To-do list >>
A - In the usage examples for "as" below, which phrasing is marked as one not to use in place of "as in (8)"?
B - Quote every sentence in the usage examples for "as" below that begins with the word "Then".
C - Do the following statements agree with the usage examples for "as" below? (i) The algorithm returns 1 as its answer. (ii) For $k=2$ the count stays unchanged. (iii) [3, Theorem 2] applies exactly as stated.

Text extract >>
====
If $f$ is as in (8), then ...... [Not: “like in (8)”]
We can multiply two elements of $E$ by concatenating paths, much as in the definition of the fundamental group.
......, where each function $g$ is as specified $\langle$described$\rangle$ above.
Actually, [3, Theorem 2] does not apply exactly as stated, but its proof does.
They were defined directly by Lax , essentially as we have defined them.
For $k=2$ the count remains as is.
In the case where $A$ is commutative, as it will be in most of this paper, we have ......
As a first step we identify the image of $\Delta$.
Then $F$ has $T$ as its natural boundary.
The algorithm returns 0 as its answer.
Now $X$ can be taken as coordinate variable on $M$.
If one thinks of $x, y$ as space variables and of $z$ as time, then ......
Then $G$ is a group with composition as group operation.
We have $A\equiv B$ as right modules.
Then $E$ is irreducible as an $L$-module.
......, as is easily verified.
====
Items from a data source:
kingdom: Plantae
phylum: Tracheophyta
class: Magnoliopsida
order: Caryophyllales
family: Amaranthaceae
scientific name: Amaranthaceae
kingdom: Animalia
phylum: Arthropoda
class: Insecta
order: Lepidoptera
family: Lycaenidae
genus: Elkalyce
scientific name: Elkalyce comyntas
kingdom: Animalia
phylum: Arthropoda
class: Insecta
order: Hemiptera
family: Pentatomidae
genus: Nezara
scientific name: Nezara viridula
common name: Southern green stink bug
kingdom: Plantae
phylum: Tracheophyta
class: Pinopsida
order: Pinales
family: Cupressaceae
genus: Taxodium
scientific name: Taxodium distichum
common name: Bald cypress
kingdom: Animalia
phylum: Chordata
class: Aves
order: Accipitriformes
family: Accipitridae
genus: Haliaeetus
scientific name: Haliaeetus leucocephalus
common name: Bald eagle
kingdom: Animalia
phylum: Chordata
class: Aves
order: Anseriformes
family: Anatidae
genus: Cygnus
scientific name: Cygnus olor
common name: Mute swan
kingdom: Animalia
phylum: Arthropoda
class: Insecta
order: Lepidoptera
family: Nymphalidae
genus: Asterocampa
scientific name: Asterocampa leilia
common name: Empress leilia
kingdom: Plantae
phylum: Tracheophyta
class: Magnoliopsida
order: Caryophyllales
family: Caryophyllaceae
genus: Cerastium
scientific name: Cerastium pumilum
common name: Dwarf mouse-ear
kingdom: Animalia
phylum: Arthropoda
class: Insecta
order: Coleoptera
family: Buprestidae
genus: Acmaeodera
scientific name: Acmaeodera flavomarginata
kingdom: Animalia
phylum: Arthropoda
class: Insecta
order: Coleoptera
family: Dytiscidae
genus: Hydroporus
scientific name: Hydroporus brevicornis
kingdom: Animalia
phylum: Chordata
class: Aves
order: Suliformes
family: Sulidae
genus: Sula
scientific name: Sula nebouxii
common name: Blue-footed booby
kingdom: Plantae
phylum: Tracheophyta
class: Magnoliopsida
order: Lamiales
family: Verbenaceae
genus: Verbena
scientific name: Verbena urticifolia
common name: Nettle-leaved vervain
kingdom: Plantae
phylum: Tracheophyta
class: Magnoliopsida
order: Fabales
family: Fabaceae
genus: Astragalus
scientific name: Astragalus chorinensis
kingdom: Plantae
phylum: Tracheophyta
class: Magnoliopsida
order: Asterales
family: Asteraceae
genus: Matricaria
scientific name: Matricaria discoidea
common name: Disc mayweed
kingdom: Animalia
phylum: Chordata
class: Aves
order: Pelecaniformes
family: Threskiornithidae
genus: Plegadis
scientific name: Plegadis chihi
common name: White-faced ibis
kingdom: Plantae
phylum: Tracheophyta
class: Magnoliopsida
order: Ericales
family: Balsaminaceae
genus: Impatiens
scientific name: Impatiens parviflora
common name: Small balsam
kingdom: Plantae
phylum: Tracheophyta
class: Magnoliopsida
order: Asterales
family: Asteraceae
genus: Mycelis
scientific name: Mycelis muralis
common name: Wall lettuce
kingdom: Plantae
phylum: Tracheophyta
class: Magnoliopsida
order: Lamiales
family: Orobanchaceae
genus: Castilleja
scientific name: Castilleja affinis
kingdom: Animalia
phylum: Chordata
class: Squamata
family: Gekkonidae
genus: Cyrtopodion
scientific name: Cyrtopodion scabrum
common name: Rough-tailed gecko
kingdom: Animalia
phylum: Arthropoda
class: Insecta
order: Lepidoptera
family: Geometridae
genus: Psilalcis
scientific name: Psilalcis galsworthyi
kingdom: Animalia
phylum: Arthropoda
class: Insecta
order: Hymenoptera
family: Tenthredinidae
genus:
====
Per-task answers >>
A - "like in (8)"

B -
- "Then $F$ has $T$ as its natural boundary."
- "Then $G$ is a group with composition as group operation."
- "Then $E$ is irreducible as an $L$-module."

C -
(i) No: "The algorithm returns 0 as its answer."
(ii) Yes: "For $k=2$ the count remains as is."
(iii) No: "[3, Theorem 2] does not apply exactly as stated, but its proof does."